Cheering on our cheerleaders

Edith Corrigan County, Junior Editor

Although you may only see them doing cheers during basketball games or dances at halftime, the cheerleading team has an intense schedule that goes beyond the eyes of Tiger fans.

With three hour practices four days a week or more, attending basketball games, preparing for competition, going to school, and completing homework, burnout is hard to avoid for the cheerleaders. 

“We support our basketball and football teams at the same time as trying to get our sport done and our competition season ready,” said Junior Laura Welles. 

Along with maintaining a rigorous schedule, cheerleaders have to keep a strong mentality as well. During practices, teammates must show grit and trust in each other in order to perfect the complicated stunts and specific techniques. Whether you are the flyer being thrown into the air or the base supporting them, each person has to trust one another and learn together. 

“They say that cheer is 80% mental and 20% physical, so you definitely have to have a strong mental attitude, you have to be very ambitious, and you can’t take failure as the end result,” explained senior and co-captain Cierra Barnette. 

The physical aspect is still a crucial part of cheer as you rely on your arms, legs, and especially your core. 
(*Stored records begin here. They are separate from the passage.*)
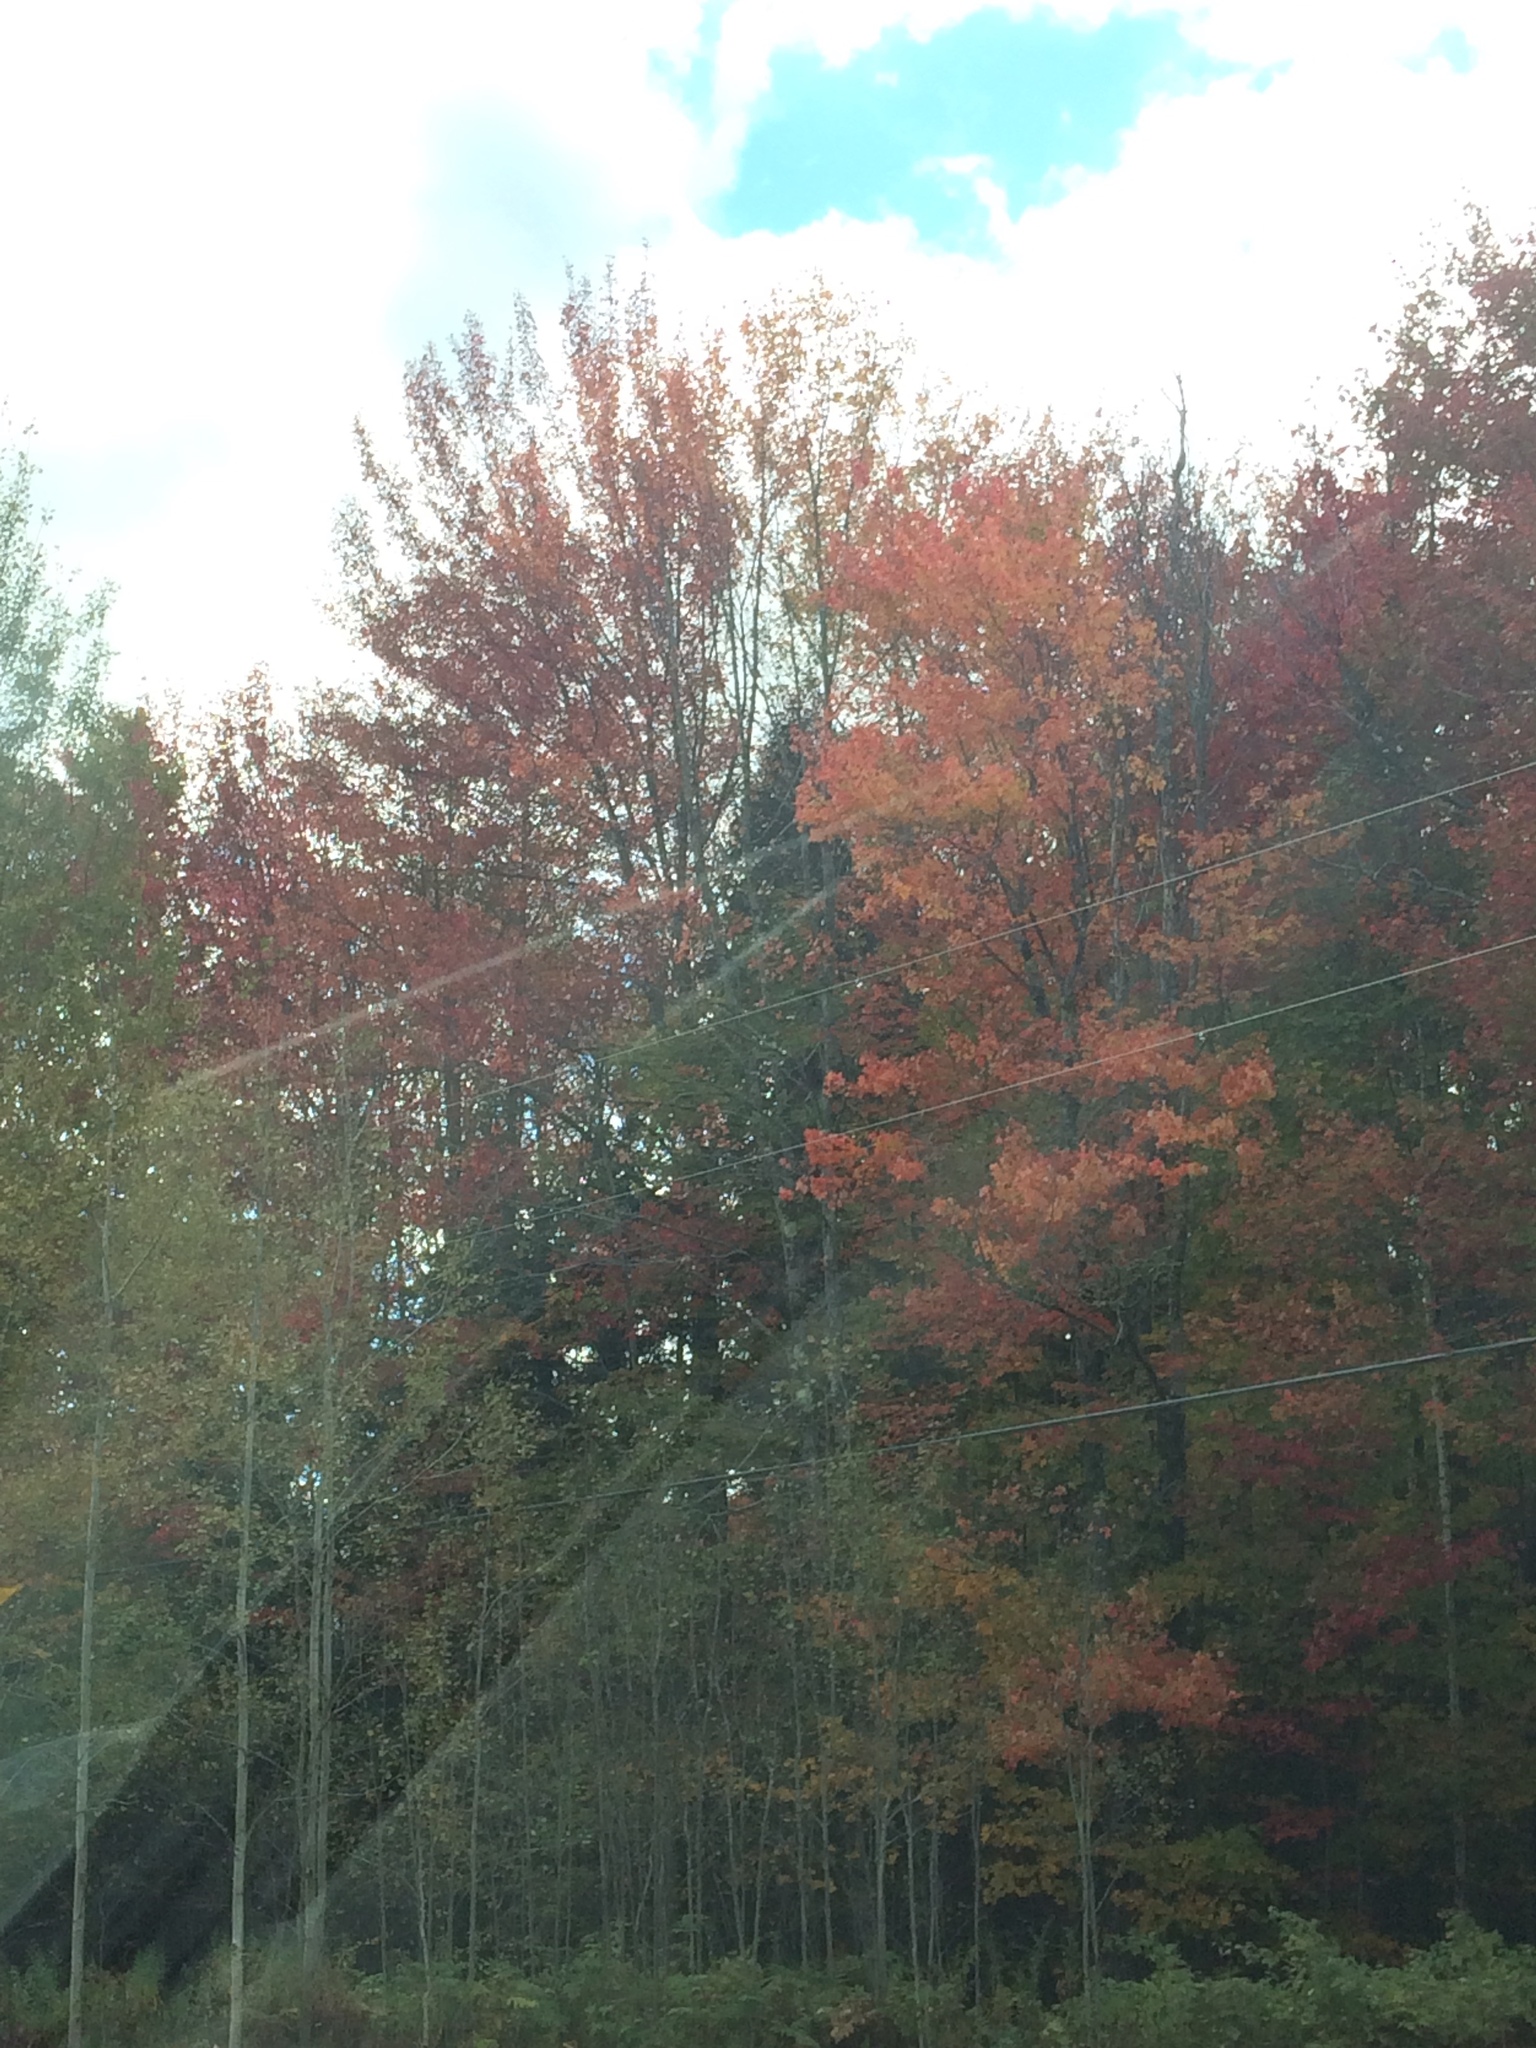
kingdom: Plantae
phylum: Tracheophyta
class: Magnoliopsida
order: Sapindales
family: Sapindaceae
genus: Acer
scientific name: Acer rubrum
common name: Red maple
“You have to be a strong, all-around good athlete,” said Mailey Rash, a junior and team co-captain at Jackson-Reed who has been cheerleading since the age of five. 

Welles, Barnette, and Rash all agreed that cheerleading gets overlooked at Jackson Reed. 

“I don’t think people take it seriously, and they don’t think that we actually compete at competitions and many people don’t think it’s a real sport,” said Rash. Welles added that people “don’t really see us perfecting our craft and doing what we love, and why we joined the team in the first place, [which] was to do competition and stunts.”

Barnette said that when the team won DCIAA’s level two cheerleading competition and became the level 2 grand champions last year, no one really talked about it. The 2022-2023 Cheer team once again won the Level 2 High School Cheer Championship 

“When other sports win, it’s a very big deal, so it’s kind of annoying,” Barnette said. 

Coaches Dionna Mctaw, Tay Mctaw, and Liz Lancaster also agreed that cheerleading is often underappreciated.

“I definitely think we get overlooked, but I think cheerleading gets overlooked as a whole,” said Dionna Mctaw.

“People think cheerleading is a supportive sport, they think the goal is to shake on the sidelines, or root on a general league all-male sport, when it’s really about the tumbling, the flipping, and the stunting. It’s a very athletic sport,” Mctaw continued.

Rash agreed that flying is her favorite part about cheerleading and Barnette added that the tumbling is hers, but what brings back Welles to the team each year is the people. “The bonds I create – it’s just unlike any other team I’ve been on,” she said.